Paru dans Périscolaire, Justice, Orientation le lundi 06 mars 2023.

Une ordonnance du juge des référés du Conseil d’Etat en date du 20 février 2023 analyse une nouvelle affaire de mineur étranger isolé. En février 2023, un mineur de nationalité ivoirienne, indiquant être né fin décembre 2006, a saisi le juge des référés du TA de Nîmes, en lui demandant d’enjoindre au département du Gard de poursuivre son accueil au titre de l’aide à l’enfance et de pourvoir à ses besoins essentiels jusqu’à sa majorité. Le département avait effectivement refusé de poursuivre la prise en charge au titre de l’aide à l’enfance au motif que la minorité du requérant n’était pas caractérisée. Et le juge des référés du TA avait rejeté la demande de celui-ci. A cette occasion, appliquant une jurisprudence qu’il a utilisée dans plusieurs affairez depuis son arrêt de principe du 1er juillet 3025, le juge va faire application de l’exception de recours parallèle pour régler les problèmes nés de la coexistence des compétences entre l’autorité administrative de police et le juge des enfants qui relève de l’autorité judiciaire.
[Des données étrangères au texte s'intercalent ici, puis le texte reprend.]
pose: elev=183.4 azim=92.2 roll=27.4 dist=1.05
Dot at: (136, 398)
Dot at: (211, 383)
La décision de refus de prise en charge ou de fin de prise en charge émanant du Président du Conseil Départemental est une décision administrative, qui relève à ce titre de la compétence de la juridiction administrative. Mais, dans son arrêt précité du 1er juillet 2015, le Conseil d’État a déclaré incompétent le juge administratif pour examiner le refus du Conseil départemental d’admettre un mineur isolé étranger à l’aide sociale à l’enfance au motif qu’il existait une voie de recours parallèle devant le juge des enfants, prévue par les articles 375, 375-1, 375-3 et 375-5 du Code civil. Selon ce dernier article, le président du conseil départemental, saisi d’une demande émanant d’une personne se déclarant mineure et privée de la protection de sa famille, met en place un accueil provisoire d’une durée de cinq jours. Dans ce délai, le président mène son enquête qui porte notamment sur l’identité, l’âge, la famille d’origine, la nationalité et la situation d’isolement de l’intéressé.
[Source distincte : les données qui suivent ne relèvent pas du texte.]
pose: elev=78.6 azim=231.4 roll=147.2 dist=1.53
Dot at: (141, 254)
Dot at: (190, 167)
A la fin du délai, le président peut uniquement, rappelle le présent arrêt, saisir le procureur de la République, « mais ne peut en aucun cas décider d’admettre le mineur à l’aide sociale à l’enfance, sans que l’autorité judiciaire l’ait décidé ». La situation d’accueil provisoire se prolonge, tant que n’intervient pas une décision du juge des enfants. Mais le président du conseil départemental peut y mettre fin, s’il estime que la situation de l’intéressé ne justifie pas la saisine de l’autorité judiciaire, en particulier, comme c’est le cas ici, qu’il y a de très gros doutes sur l’âge de l’intéressé et sa situation de minorité. Il notifie alors à celui-ci une décision de refus de prise en charge, qui met fin à l’accueil provisoire.

En cas de refus du président ou du conseil départemental, l’article 375 du code civil autorise le mineur à solliciter lui-même le juge judiciaire pour que celui-ci prononce les mesures d’assistance éducative nécessaires. Il doit donc obligatoirement saisir le juge des enfants et le Conseil d’Etat en déduit que l’existence de cette voie de recours parallèle devant le juge des enfants par laquelle le requérant peut obtenir son admission à l’aide à l’enfance rend irrecevable le recours devant la juridiction administrative contre la décision du conseil départemental, lorsque le département a refusé de saisir l’autorité judiciaire , par exemple au motif que l’intéressé n’a pas la qualité de mineur isolé.

Mais, dans certains cas, la saisine du Tribunal administratif demeure possible. Dans le présent arrêt, le Conseil d’Etat rappelle « qu’une obligation particulière pèse sur les autorités départementales (…) lorsqu’un mineur privé de la protection de sa famille est sans abri et que sa santé, sa sécurité ou sa moralité est en danger. Lorsqu’elle entraîne des conséquences graves pour le mineur intéressé, une carence caractérisée dans l’accomplissement de cette mission porte une atteinte grave et manifestement illégale à une liberté fondamentale. Il incombe au juge des référés d’apprécier, dans chaque cas, les diligences accomplies par l’administration, en tenant compte des moyens dont elle dispose ainsi que de l’âge, de l’état de santé et de la situation de famille de la personne intéressée. »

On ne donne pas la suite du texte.